The Mother Of All Blow-Off Tops, Part 3
When it gets down to the lick-log, as former Senate GOP leader Howard Baker put it, there is no good public policy reason for a new round of Fed rate cutting and monetary ease. Not this year nor for years to come.
That’s because the primary effect of interest rate cutting and money-printing is a temporary eruption of stock prices. Time and again, however, the resulting speculative bubble keeps inflating until it explodes in a fiery financial crash, with the resulting severe losses being rapidly passed down the line to the last main street sucker standing on his depleted 401k.
Of course, the Fed and its Wall Street shills claim they are doing god’s work.
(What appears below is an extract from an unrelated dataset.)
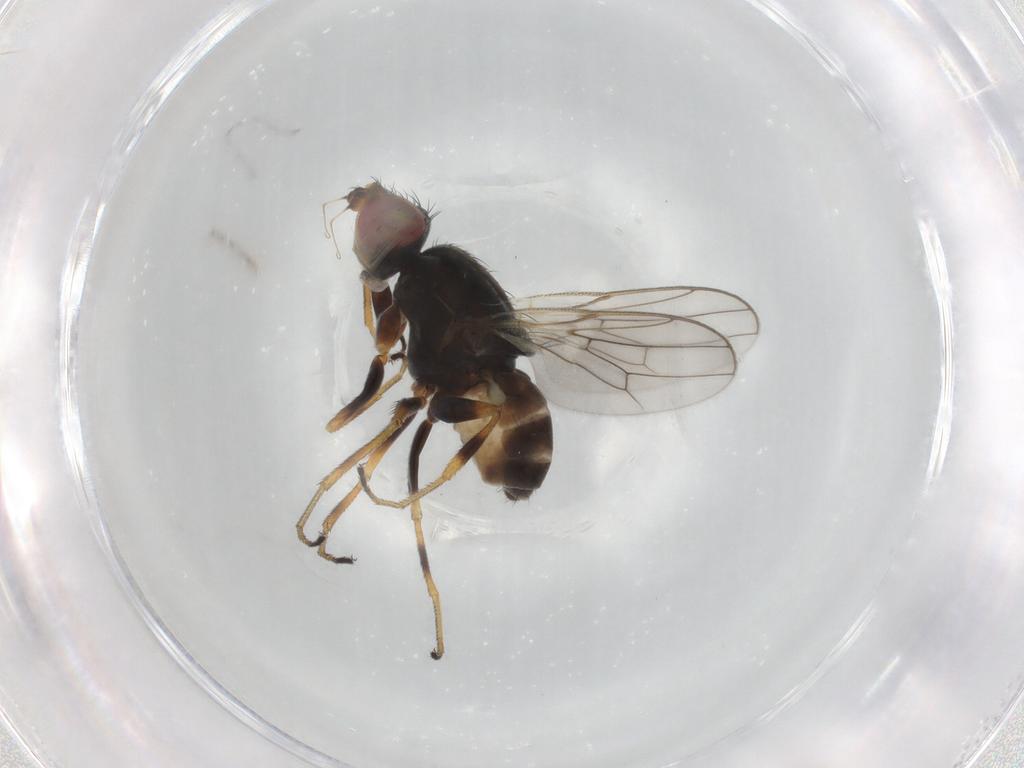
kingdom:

That is, stimulating a higher level of economic growth, jobs and prosperity than would otherwise occur on the free market under its own steam—along with a greater level of financial stability and just the right amount of inflation to optimize the purported Phillips Curve trade-off between employment and inflation.
In that context, it comes down to the supposed magic of the Fed’s 2.00% inflation-target, as measured by the PCE deflator. This exact level of inflation is claimed to be so potent as an economic and jobs elixir that even the risk of financial bubbles is held to worthwhile or at least an unavoidable corollary.
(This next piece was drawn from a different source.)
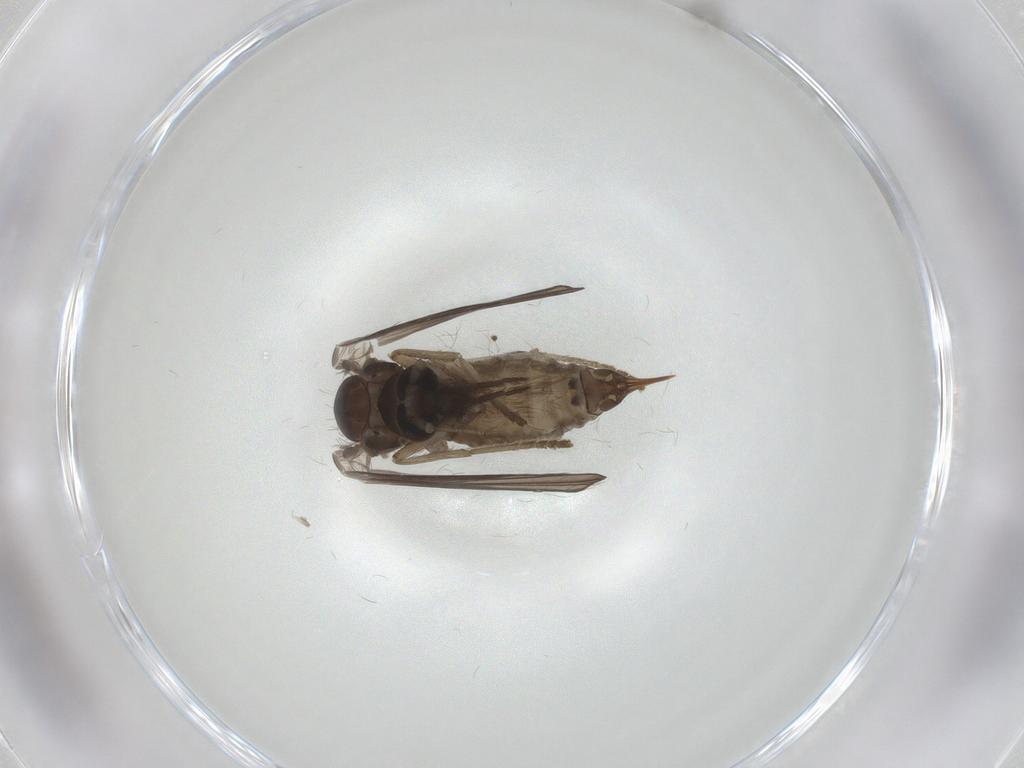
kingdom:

The problem with this thinly disguised rationalization for pleasuring Wall Street with repeated rounds of cheap money is that it’s a lot of damn nonsense that is readily refuted by the historical data. We’d even dare to call it “the science”.
Thus, in the heyday of America’s post-war prosperity between Q3 1954 and Q3 1963 the Fed clearly defied the Keynesian gospel as it is now preached and practiced at the Eccles Building. To wit, during that salubrious chapter in American economic history the Fed’s balance sheet grew by just 0.76% per annum and the inflation-adjusted Federal funds rate (purple line) averaged a positive 1.1%.
Fed Policy Q3 1954 thru Q3 1963: Balance Sheet Growth and Inflation-Adjusted Fed Funds Rate
Had they ever bothered to look at it, the stock peddlers of Wall Street, who otherwise pretend to be economists, would have broken into a fevered sweat at the mere thought of negligible central bank bond-buying and positive real interest rates nearly all the way through the period.